Are meals a battlefield in your house? Do you struggle to get your children to eat anything that isn't beige? Maybe this is a reminder to us that all children will benefit from learning more about food and starting a dialogue with fussy eaters enables them to become part of the solution. Without further ado, let's talk tactics!
Ask the parent of a fussy eater at what age their child should have a say in what they eat and the answer might be "NEVER!" On a bad day with a fussy eater, that would definitely be my answer. However when you're feeling a bit more rational, my answer would be "your child should always have a say in what they eat!"
As parents, it's our job to provide children with nutritious food they need to grow and develop into thriving, happy people. It's also our job to teach them what their bodies need to function properly, such as water, leafy greens, whole grains and lots of physical activity. If we can do this, then we should have a child capable of making good food choices.
The Obstacles Facing Parents
If you are the parent of a fussy eater, then unfortunately there are a number of obstacles to overcome, such as:
- The dislike of colourful fruits and vegetables.
- The craving for sugary and /salty foods.
- The sensitivity of food textures.
- The belief that tomato sauce counts as a vegetable!
Making the battle even more challenging for parents are issues like:
- Cartoon characters on the packaging of less than nutritious food items.
- Checkout isles stuffed with lollies and chocolates.
- School canteen menus that include sugary drinks and numerous 'occasional snacks'.
- Fundraising campaigns that are entirely based on the purchase of candy.
So How Can You Let Your Child Have a Say?
Well you can talk to them about food. Having a good dialogue about food is the key, such as:
- Converse with your child about why they need to eat foods with different colours and textures.
- Help them understand how their bodies work and why it's important to choose these foods.
- Have boundaries about what foods are considered 'occasional' foods' at home and school.

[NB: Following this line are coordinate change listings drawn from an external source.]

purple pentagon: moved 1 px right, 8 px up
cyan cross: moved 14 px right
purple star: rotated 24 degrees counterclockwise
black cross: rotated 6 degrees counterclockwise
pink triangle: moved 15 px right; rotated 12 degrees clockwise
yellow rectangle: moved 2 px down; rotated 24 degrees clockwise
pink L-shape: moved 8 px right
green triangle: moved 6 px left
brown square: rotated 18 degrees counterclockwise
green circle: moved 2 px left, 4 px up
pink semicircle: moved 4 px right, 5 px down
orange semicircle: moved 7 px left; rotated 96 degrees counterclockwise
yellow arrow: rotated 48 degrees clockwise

- Help them understand why you will say NO to these items in shops.
By talking to your child about food in a positive non-emotional way, then you are more prepared to make choices that are better for them.

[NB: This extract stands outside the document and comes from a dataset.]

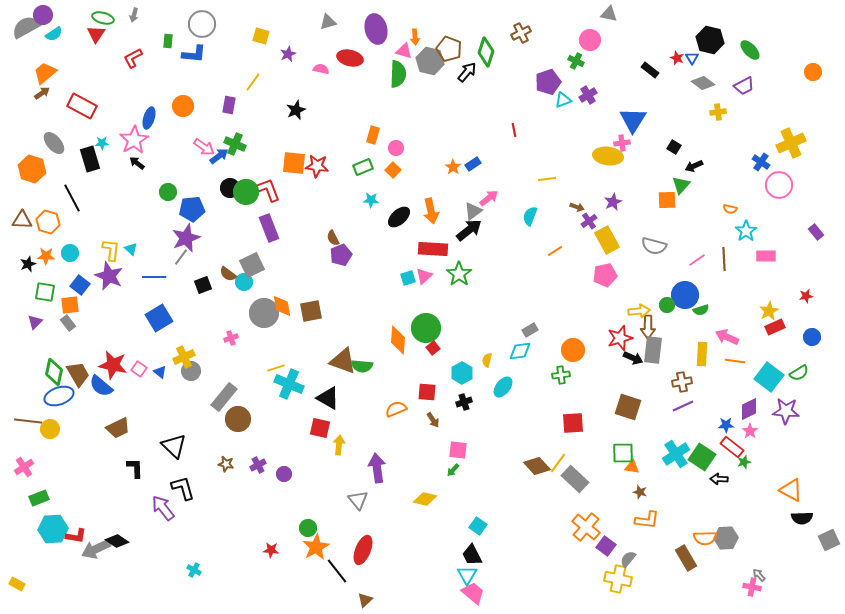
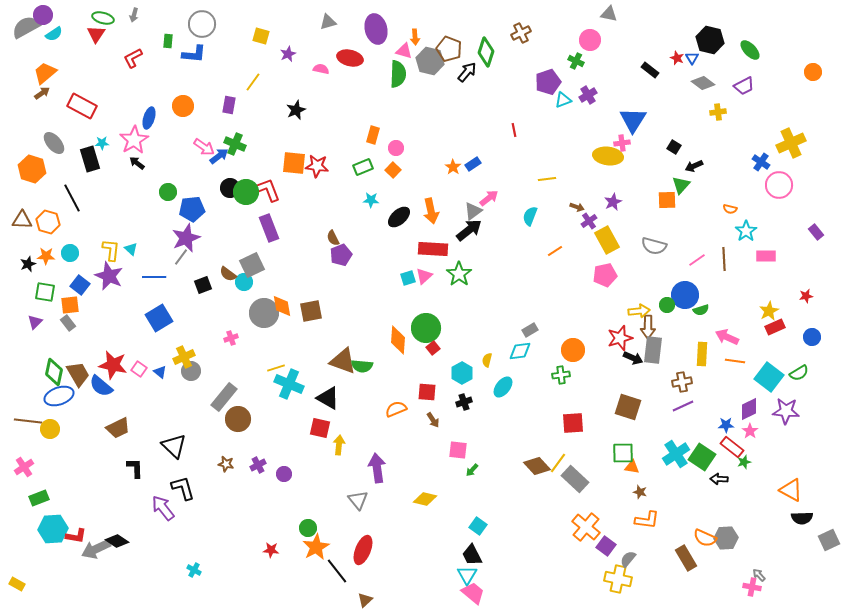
green arrow at (453, 470): moved 19 px right
orange semicircle at (705, 538): rotated 25 degrees clockwise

The saying "knowledge is power" is very true when it comes to children and food. By having conversations to children about food, they'll be less inclined to ask for the cartoon branded food with abundant food additives, and be more accepting of the need to eat healthy food and not just the one's they like.

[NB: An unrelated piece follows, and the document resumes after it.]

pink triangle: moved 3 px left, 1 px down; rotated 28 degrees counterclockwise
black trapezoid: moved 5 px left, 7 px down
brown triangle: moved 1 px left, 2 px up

It doesn't matter at what age you begin to have these conversations. If you want your child to have a say in what they eat and to understand why it's important to include a variety of different foods in their diet, then start talking to them about all the food they eat and the effects it will have on their bodies. When you are comfortable about letting your child have a say in what they eat, you are also giving them a sense of control, which does wonders for their self-esteem.